### Task to carry out
Write out every line of the data below, word for word.
>> Begin Data records
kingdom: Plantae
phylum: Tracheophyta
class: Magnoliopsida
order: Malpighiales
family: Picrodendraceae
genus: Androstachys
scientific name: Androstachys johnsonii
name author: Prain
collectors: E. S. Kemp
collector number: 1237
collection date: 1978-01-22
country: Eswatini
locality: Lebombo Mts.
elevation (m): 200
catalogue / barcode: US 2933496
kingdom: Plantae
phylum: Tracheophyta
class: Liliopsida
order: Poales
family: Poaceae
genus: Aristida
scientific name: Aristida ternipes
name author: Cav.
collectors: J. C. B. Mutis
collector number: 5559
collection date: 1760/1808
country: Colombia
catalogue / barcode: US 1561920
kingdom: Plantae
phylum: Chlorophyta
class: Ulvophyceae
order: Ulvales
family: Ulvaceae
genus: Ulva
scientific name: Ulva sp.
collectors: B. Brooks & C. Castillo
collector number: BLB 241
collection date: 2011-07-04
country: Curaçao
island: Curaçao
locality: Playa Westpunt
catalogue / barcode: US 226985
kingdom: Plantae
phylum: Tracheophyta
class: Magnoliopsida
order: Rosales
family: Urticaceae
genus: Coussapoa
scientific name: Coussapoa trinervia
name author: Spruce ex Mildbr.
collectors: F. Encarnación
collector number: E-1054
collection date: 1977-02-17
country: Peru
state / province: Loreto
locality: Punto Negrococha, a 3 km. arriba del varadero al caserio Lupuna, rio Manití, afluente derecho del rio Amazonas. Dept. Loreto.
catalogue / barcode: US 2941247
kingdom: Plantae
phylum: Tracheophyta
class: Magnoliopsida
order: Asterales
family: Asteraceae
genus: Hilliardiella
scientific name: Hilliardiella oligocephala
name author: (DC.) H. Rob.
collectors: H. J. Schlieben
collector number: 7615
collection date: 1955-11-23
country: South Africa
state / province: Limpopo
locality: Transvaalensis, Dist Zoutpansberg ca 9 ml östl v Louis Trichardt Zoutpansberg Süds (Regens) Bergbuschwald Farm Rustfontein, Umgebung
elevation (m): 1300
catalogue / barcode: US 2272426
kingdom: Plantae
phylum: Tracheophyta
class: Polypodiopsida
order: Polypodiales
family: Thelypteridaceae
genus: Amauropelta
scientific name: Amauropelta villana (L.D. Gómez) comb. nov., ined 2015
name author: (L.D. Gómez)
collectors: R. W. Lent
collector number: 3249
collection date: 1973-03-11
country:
>> End Data records
### Completed exercise
kingdom: Plantae
phylum: Tracheophyta
class: Magnoliopsida
order: Malpighiales
family: Picrodendraceae
genus: Androstachys
scientific name: Androstachys johnsonii
name author: Prain
collectors: E. S. Kemp
collector number: 1237
collection date: 1978-01-22
country: Eswatini
locality: Lebombo Mts.
elevation (m): 200
catalogue / barcode: US 2933496
kingdom: Plantae
phylum: Tracheophyta
class: Liliopsida
order: Poales
family: Poaceae
genus: Aristida
scientific name: Aristida ternipes
name author: Cav.
collectors: J. C. B. Mutis
collector number: 5559
collection date: 1760/1808
country: Colombia
catalogue / barcode: US 1561920
kingdom: Plantae
phylum: Chlorophyta
class: Ulvophyceae
order: Ulvales
family: Ulvaceae
genus: Ulva
scientific name: Ulva sp.
collectors: B. Brooks & C. Castillo
collector number: BLB 241
collection date: 2011-07-04
country: Curaçao
island: Curaçao
locality: Playa Westpunt
catalogue / barcode: US 226985
kingdom: Plantae
phylum: Tracheophyta
class: Magnoliopsida
order: Rosales
family: Urticaceae
genus: Coussapoa
scientific name: Coussapoa trinervia
name author: Spruce ex Mildbr.
collectors: F. Encarnación
collector number: E-1054
collection date: 1977-02-17
country: Peru
state / province: Loreto
locality: Punto Negrococha, a 3 km. arriba del varadero al caserio Lupuna, rio Manití, afluente derecho del rio Amazonas. Dept. Loreto.
catalogue / barcode: US 2941247
kingdom: Plantae
phylum: Tracheophyta
class: Magnoliopsida
order: Asterales
family: Asteraceae
genus: Hilliardiella
scientific name: Hilliardiella oligocephala
name author: (DC.) H. Rob.
collectors: H. J. Schlieben
collector number: 7615
collection date: 1955-11-23
country: South Africa
state / province: Limpopo
locality: Transvaalensis, Dist Zoutpansberg ca 9 ml östl v Louis Trichardt Zoutpansberg Süds (Regens) Bergbuschwald Farm Rustfontein, Umgebung
elevation (m): 1300
catalogue / barcode: US 2272426
kingdom: Plantae
phylum: Tracheophyta
class: Polypodiopsida
order: Polypodiales
family: Thelypteridaceae
genus: Amauropelta
scientific name: Amauropelta villana (L.D. Gómez) comb. nov., ined 2015
name author: (L.D. Gómez)
collectors: R. W. Lent
collector number: 3249
collection date: 1973-03-11
country:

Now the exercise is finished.